Cloud storage service Dropbox has 8 million business clients, 200,000 of whom pay for it. For COO Dennis Woodside, those numbers point clearly to the company’s future.
“Dropbox, when it was started, was all about keeping your files in sync, and it was a fairly single-player experience,” Woodside told Recode’s Dan Frommer Tuesday at the Code Enterprise conference in San Francisco. “People inherently wanted to share files in their Dropbox.”
So, after flirting with consumer apps like Mailbox (email) and Carousel (photo syncing), Dropbox has since shut those projects down and turned its focus to the office. Woodside said the company plans to invest more and more in “security, productivity tools and partnerships with ecosystem players.”

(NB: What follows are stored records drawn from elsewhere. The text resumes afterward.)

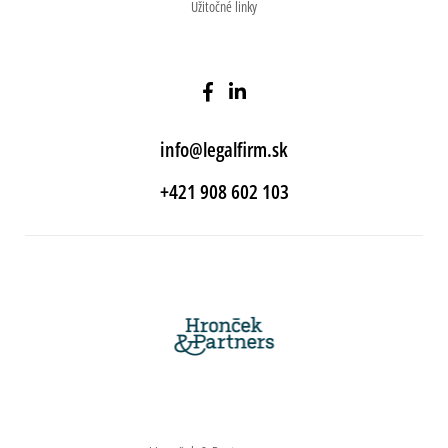
Užitočné linky
info@legalfirm.sk
+421 908 602 103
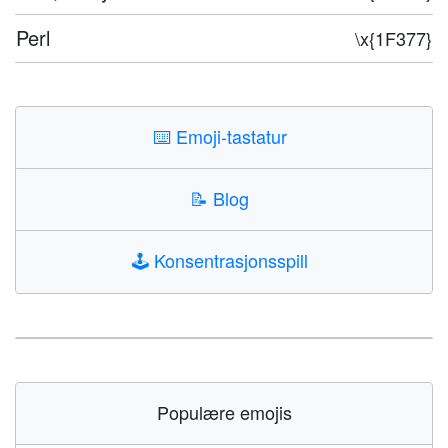
Perl
\x{1F377}
⌨️
Emoji-tastatur
📝
Blog
🕹️
Konsentrasjonsspill
Populære emojis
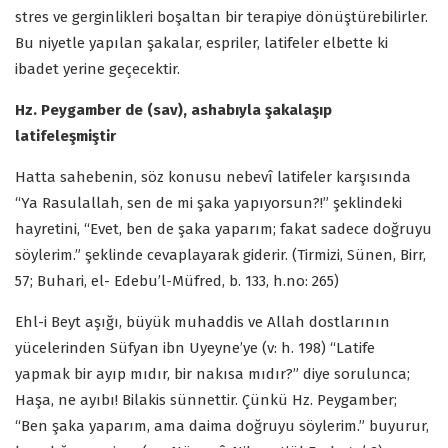
stres ve gerginlikleri boşaltan bir terapiye dönüştürebilirler.
Bu niyetle yapılan şakalar, espriler, latifeler elbette ki
ibadet yerine geçecektir.
Hz. Peygamber de (sav), ashabıyla şakalaşıp
latifeleşmiştir
Hatta sahebenin, söz konusu nebevî latifeler karşısında
“Ya Rasulallah, sen de mi şaka yapıyorsun?!” şeklindeki
hayretini, “Evet, ben de şaka yaparım; fakat sadece doğruyu
söylerim.” şeklinde cevaplayarak giderir. (Tirmizi, Sünen, Birr,
57; Buhari, el- Edebu’l-Müfred, b. 133, h.no: 265)
Ehl-i Beyt aşığı, büyük muhaddis ve Allah dostlarının
yücelerinden Süfyan ibn Uyeyne’ye (v: h. 198) “Latife
yapmak bir ayıp mıdır, bir nakısa mıdır?” diye sorulunca;
Haşa, ne ayıbı! Bilakis sünnettir. Çünkü Hz. Peygamber;
“Ben şaka yaparım, ama daima doğruyu söylerim.” buyurur,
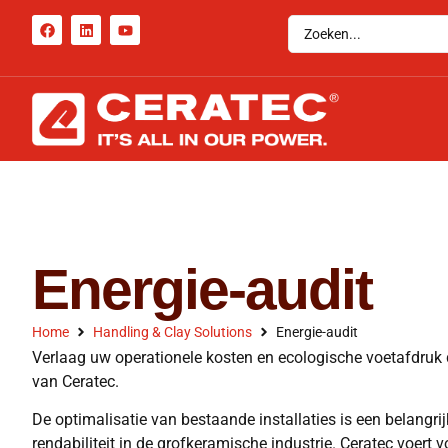
Energie-audit
Home
Handling & Clay Solutions
Energie-audit
Verlaag uw operationele kosten en ecologische voetafdruk 
van Ceratec.
De optimalisatie van bestaande installaties is een belangr
rendabiliteit in de grofkeramische industrie. Ceratec voert v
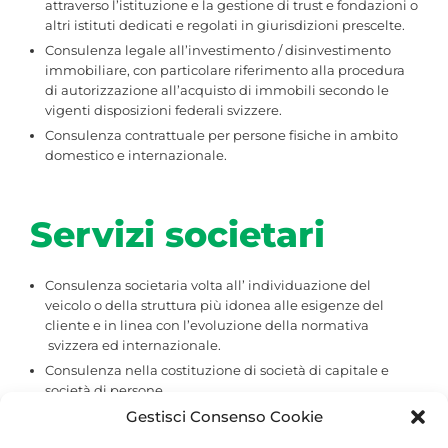
attraverso l’istituzione e la gestione di trust e fondazioni o
altri istituti dedicati e regolati in giurisdizioni prescelte.
Consulenza legale all’investimento / disinvestimento
immobiliare, con particolare riferimento alla procedura
di autorizzazione all’acquisto di immobili secondo le
vigenti disposizioni federali svizzere.
Consulenza contrattuale per persone fisiche in ambito
domestico e internazionale.
Servizi societari
Consulenza societaria volta all’ individuazione del
veicolo o della struttura più idonea alle esigenze del
cliente e in linea con l’evoluzione della normativa
svizzera ed internazionale.
Consulenza nella costituzione di società di capitale e
società di persone.
Consulenza contrattuale per regolare transazioni
Gestisci Consenso Cookie
imprenditoriali.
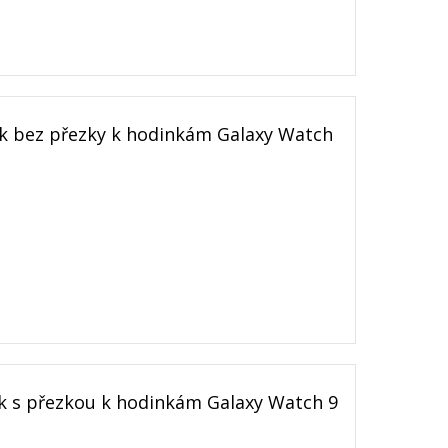
 bez přezky k hodinkám Galaxy Watch
 s přezkou k hodinkám Galaxy Watch 9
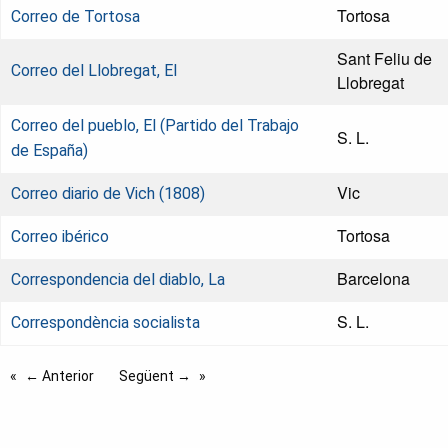
Tortosa
Correo de Tortosa
Sant Feliu de
Correo del Llobregat, El
Llobregat
Correo del pueblo, El (Partido del Trabajo
S. L.
de España)
Vic
Correo diario de Vich (1808)
Tortosa
Correo ibérico
Barcelona
Correspondencia del diablo, La
S. L.
Correspondència socialista
← Anterior
Següent →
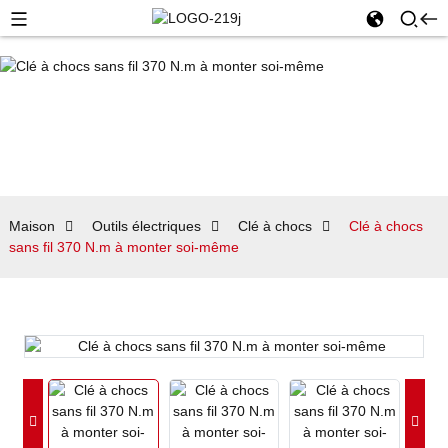
Maison
Outils électriques
Clé à chocs
Clé à chocs
sans fil 370 N.m à monter soi-même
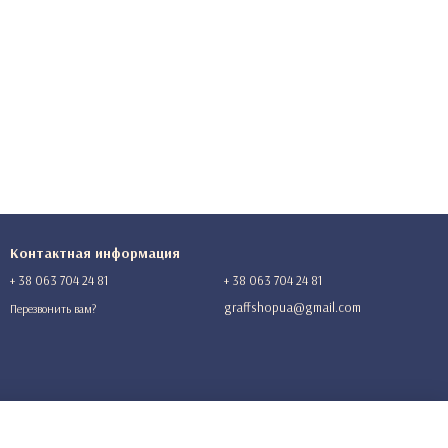
Контактная информация
+ 38 063 704 24 81
+ 38 063 704 24 81
graffshopua@gmail.com
Перезвонить вам?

Businesses that connect their Dropbox accounts to another service such as Symantec or DocuSign are more likely to upgrade to a paid Dropbox Business account, he noted.
Woodside described the company’s goal as bridging “the file world and the file-less world,” meaning making it easy for teams to collaborate both internally and with outside partners. Dropbox itself runs its day-to-day meetings, proposals and pitches on Dropbox Paper, a collaborative editing app.
“Think about [Microsoft] Word,” he said of Paper. “Word was built initially 30 years ago. The core use case was by yourself. Now, most files, you don’t print at all, and the inherent use case ought to be collaborative.”
So, is it time for Dropbox to think about going public? Woodside isn’t saying anything yet.
“The standard answer is about to come: We’re focused on building our business, doing well. We’re cash-flow positive,” he said. “Nothing to announce around an IPO.”